Document excerpt

Quality assurance and reproducibility of high-resolution two-dimensional electrophoresis and silver staining in polyacrylamide gels.

Qualitative data from high-resolution two-dimensional electrophoresis (2DE) have become clinically useful in immunoglobulin clonality analysis, in resolution of ambiguities in immunofixation typing of paraproteins, and in genetic typing of serum proteins. Since 1986, the authors have been evaluating the College of American Pathologists Reference Preparation for Serum Proteins (RPSP) as a quality control material for 2DE because (1) it is prepared exclusively from pooled human sera, (2) the pool yields a reference pattern of mixed heterozygosity for genetic markers, and (3) RPSP is widely available as a lyophilized preparation that currently serves in the authors' laboratory as a qualitative quality control preparation and that may become a quantitative quality control material or external quality assessment material for 2DE. Using the ISO-DALT 2DE system and silver-staining, the peptide patterns were examined in 11 lots of RPSP and compared with fresh serum and with each other. Consistent differences in the 2DE pattern between RPSP and fresh serum included the presence of freeze-thaw peptides, the presence of degradation spots of apolipoprotein A-I, and the diminution of apolipoprotein spot intensities in RPSP. All lots of RPSP yielded clear identification of the eight serum proteins used for quality control calculations. Run-to-run coefficients of variation for a single lot of RPSP for four parameters of 2DE spot location and gradient reproducibility were comparable with band location reproducibility for the one-dimensional procedures of serum protein electrophoresis and lactate dehydrogenase isoenzyme electrophoresis. It is concluded that the reproducibility, that is, imprecision, of 2DE is the same as one-dimensional clinical electrophoresis techniques and that either RPSP or pooled fresh serum can serve as a satisfactory internal quality control material.

Data shown
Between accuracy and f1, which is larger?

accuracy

To do
Translate this sentence from the electrophoresis quality-control abstract into Spanish: "All lots of RPSP yielded clear identification of the eight serum proteins used for quality control calculations."

Reply to the exercise
Todos los lotes de RPSP permitieron identificar con claridad las ocho proteínas séricas utilizadas para los cálculos de control de calidad.